More needs to be done to help poorer countries adapt to climate change, build resilience and prepare for more weather-related disasters, according to a new World Bank report released at the global climate change summit here where world leaders try to make progress to deal with the changing climate.
“The climate is changing and cost will go up. The world will need to invest more. We believe that whatever the final decisions taken at the negotiations here on financial support, any investment decided needs to be smartly invested,” World Bank Vice-President for Sustainable Development Rachel Kyte told journalists.
The report on “building resilience: integrating climate and disaster risk development” was released after Super Typhoon Yolanda (international name Haiyan) devastated central Philippines, leaving over 4,000 people dead and still counting, with many injured or missing; and millions homeless.
The report looks at the gradual effect of climate change and disasters from increasingly severe floods, droughts and storms as witnessed in the terrible impact of Haiyan in the Philippines.
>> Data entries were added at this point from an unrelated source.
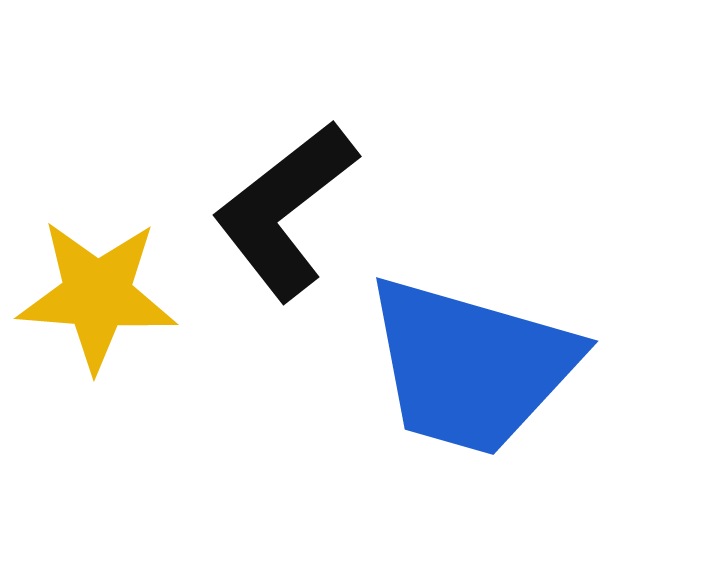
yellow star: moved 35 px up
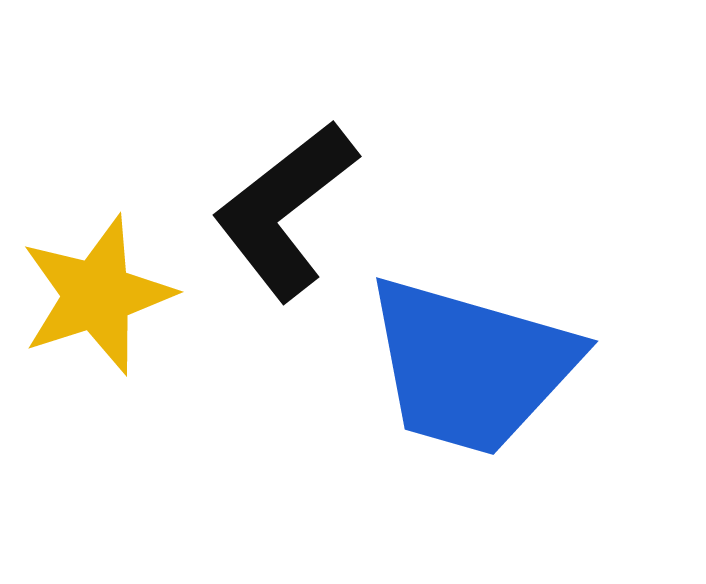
yellow star: rotated 22 degrees counterclockwise
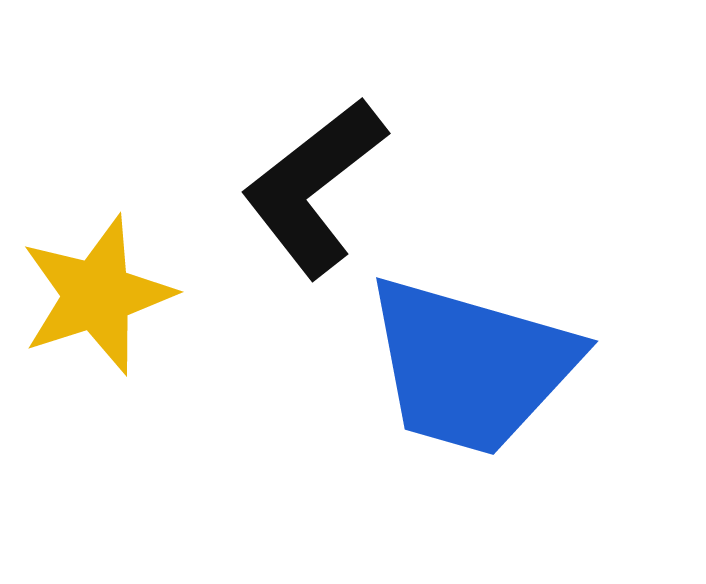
black L-shape: moved 29 px right, 23 px up
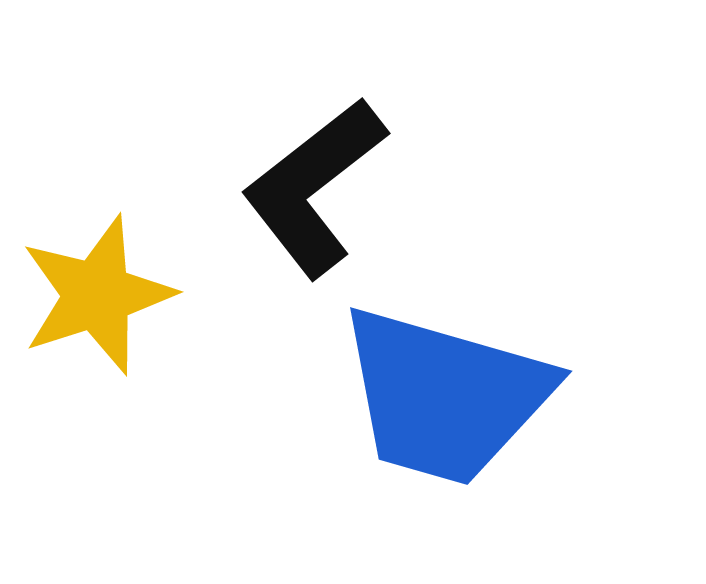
blue trapezoid: moved 26 px left, 30 px down
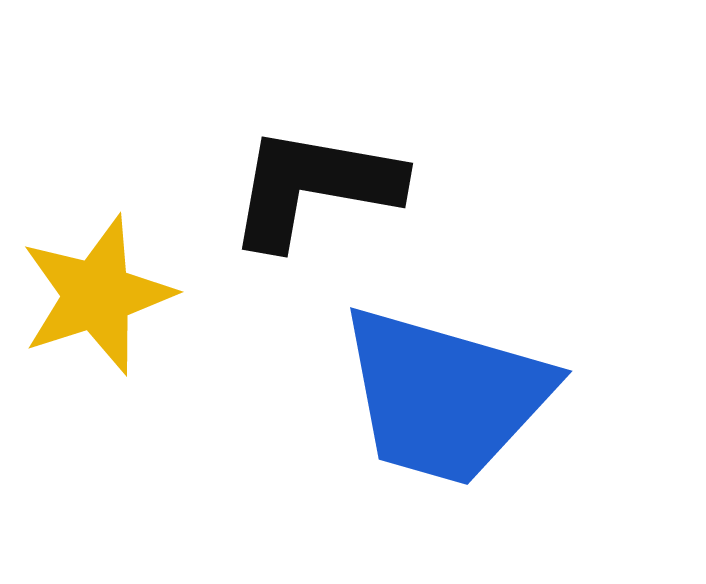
black L-shape: rotated 48 degrees clockwise
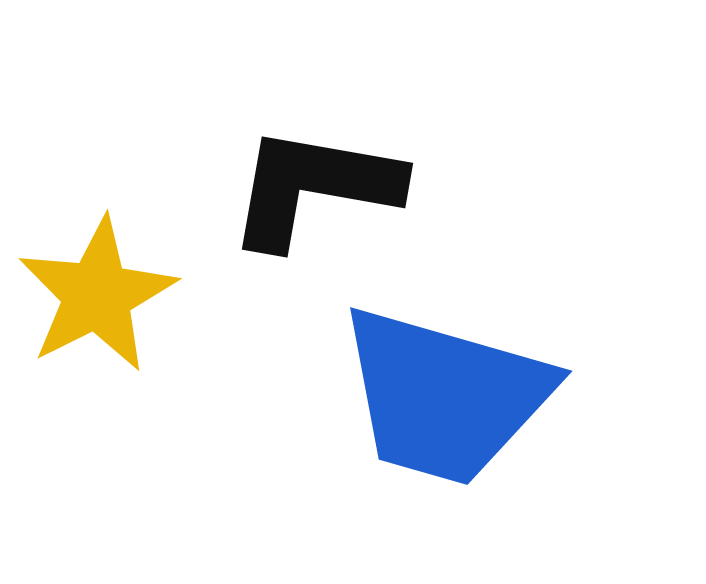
yellow star: rotated 9 degrees counterclockwise
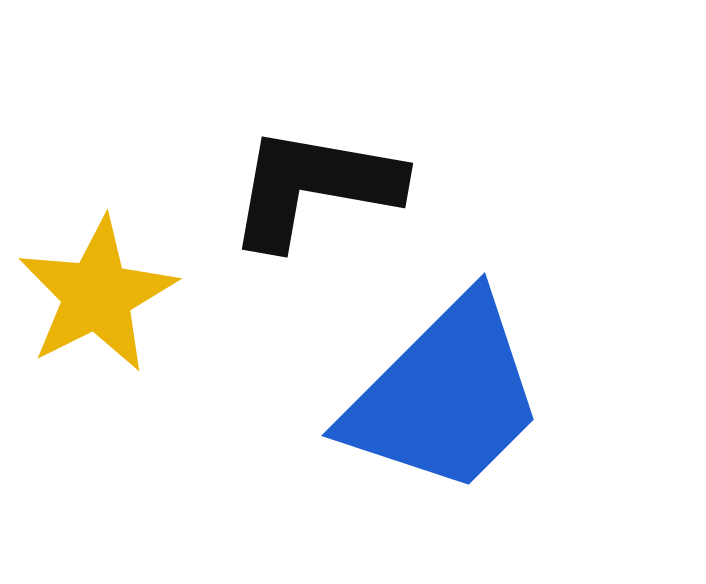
blue trapezoid: rotated 61 degrees counterclockwise
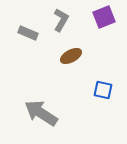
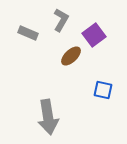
purple square: moved 10 px left, 18 px down; rotated 15 degrees counterclockwise
brown ellipse: rotated 15 degrees counterclockwise
gray arrow: moved 7 px right, 4 px down; rotated 132 degrees counterclockwise
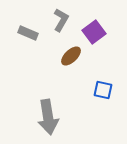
purple square: moved 3 px up
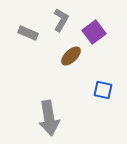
gray arrow: moved 1 px right, 1 px down
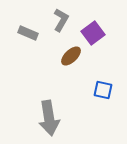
purple square: moved 1 px left, 1 px down
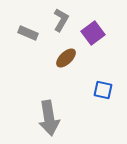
brown ellipse: moved 5 px left, 2 px down
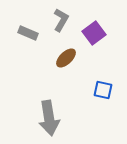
purple square: moved 1 px right
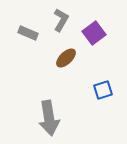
blue square: rotated 30 degrees counterclockwise
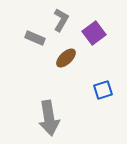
gray rectangle: moved 7 px right, 5 px down
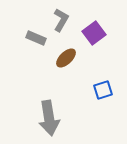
gray rectangle: moved 1 px right
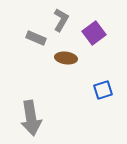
brown ellipse: rotated 50 degrees clockwise
gray arrow: moved 18 px left
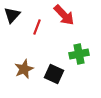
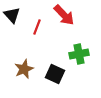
black triangle: rotated 24 degrees counterclockwise
black square: moved 1 px right
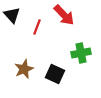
green cross: moved 2 px right, 1 px up
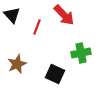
brown star: moved 7 px left, 5 px up
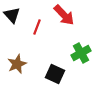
green cross: rotated 18 degrees counterclockwise
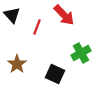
brown star: rotated 12 degrees counterclockwise
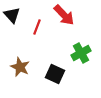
brown star: moved 3 px right, 3 px down; rotated 12 degrees counterclockwise
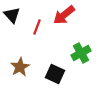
red arrow: rotated 95 degrees clockwise
brown star: rotated 18 degrees clockwise
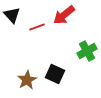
red line: rotated 49 degrees clockwise
green cross: moved 6 px right, 2 px up
brown star: moved 7 px right, 13 px down
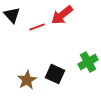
red arrow: moved 2 px left
green cross: moved 1 px right, 11 px down
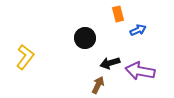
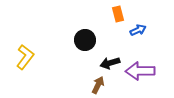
black circle: moved 2 px down
purple arrow: rotated 12 degrees counterclockwise
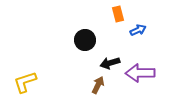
yellow L-shape: moved 25 px down; rotated 145 degrees counterclockwise
purple arrow: moved 2 px down
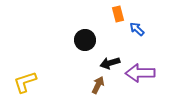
blue arrow: moved 1 px left, 1 px up; rotated 112 degrees counterclockwise
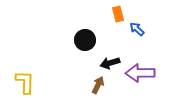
yellow L-shape: rotated 110 degrees clockwise
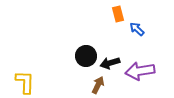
black circle: moved 1 px right, 16 px down
purple arrow: moved 2 px up; rotated 8 degrees counterclockwise
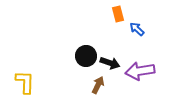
black arrow: rotated 144 degrees counterclockwise
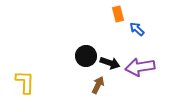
purple arrow: moved 4 px up
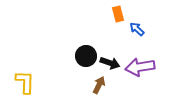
brown arrow: moved 1 px right
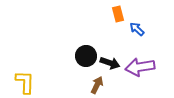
brown arrow: moved 2 px left
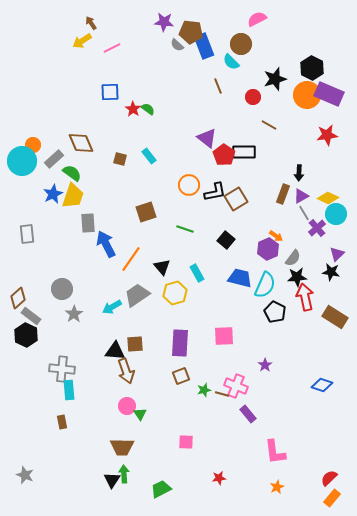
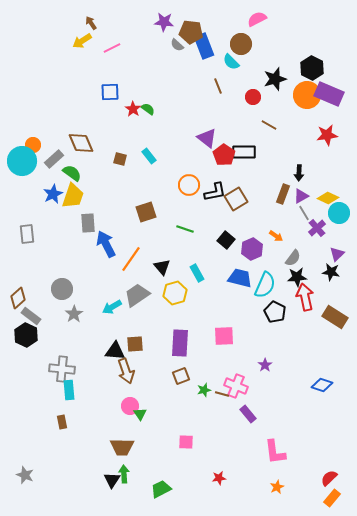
cyan circle at (336, 214): moved 3 px right, 1 px up
purple hexagon at (268, 249): moved 16 px left
pink circle at (127, 406): moved 3 px right
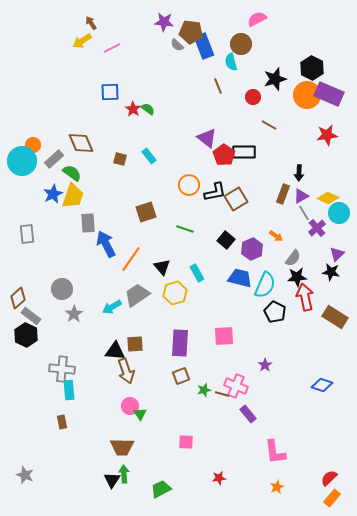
cyan semicircle at (231, 62): rotated 30 degrees clockwise
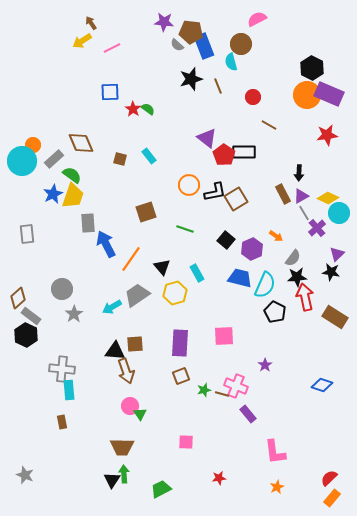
black star at (275, 79): moved 84 px left
green semicircle at (72, 173): moved 2 px down
brown rectangle at (283, 194): rotated 48 degrees counterclockwise
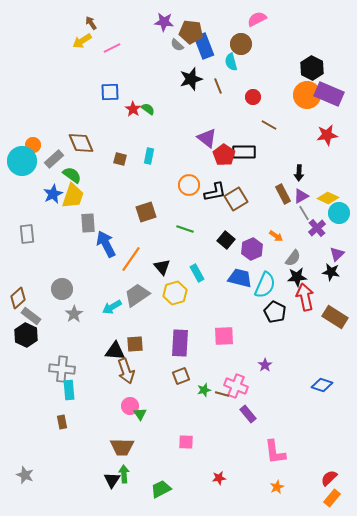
cyan rectangle at (149, 156): rotated 49 degrees clockwise
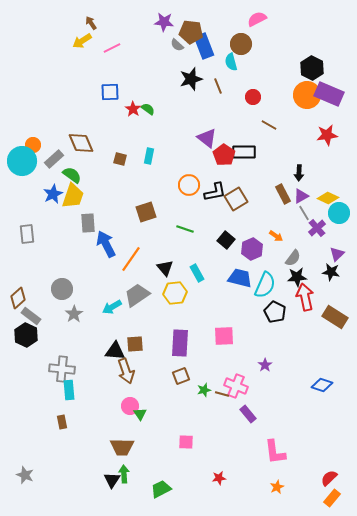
black triangle at (162, 267): moved 3 px right, 1 px down
yellow hexagon at (175, 293): rotated 10 degrees clockwise
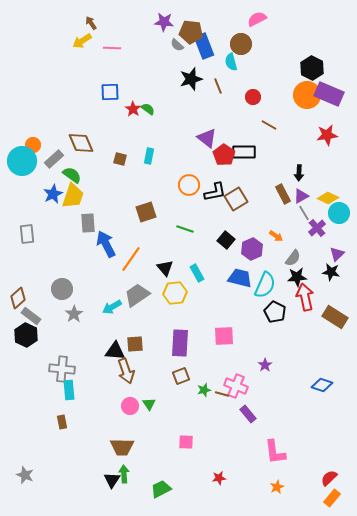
pink line at (112, 48): rotated 30 degrees clockwise
green triangle at (140, 414): moved 9 px right, 10 px up
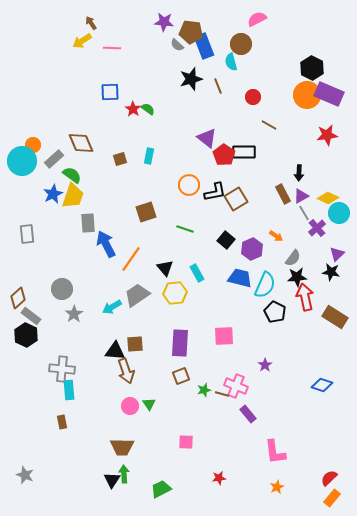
brown square at (120, 159): rotated 32 degrees counterclockwise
It had been tagged a category 5 hurricane, and described as one of the strongest ever to hit any part of the world in recent memory. Much of the total destruction was attributed to the storm surges, the extent or danger of which few people, including officials, seemed to understand.
Kyte said that the growing cost and damage from more extreme weather are staggering. Over the last 30 years, the world has lost more than 2.5 million people and almost $4 trillion to natural disasters.
“Economic losses are rising—from $50 billion each year in the 1980s, to just under $200 billion each year in the last decade. Three quarters of those losses are as a result of extreme weather,” Kyte said, adding that climate change is intensifying the severity of extreme weather events such as Typhoon Haiyan.
She said the World Bank is mobilizing $500 million in financing and deploying global disaster experts to support the Philippines’ efforts to recover and build from the devastation caused by the recent typhoon.
“The Philippines need to do more in terms of early warning systems, harnessing and understanding modern technology in data and satellite weather systems, rebuild the Philippine economy in the devastated area, increase food security, reforestation, looking at infrastructure and improve environmental programs,” Kyte told InterAksyon.com.
Kyte acknowledged that while the Philippines is one of the countries mainstreaming its climate-change adaptation and disaster-risk management, the country needs to do more and strengthen its resilience to weather-related disasters.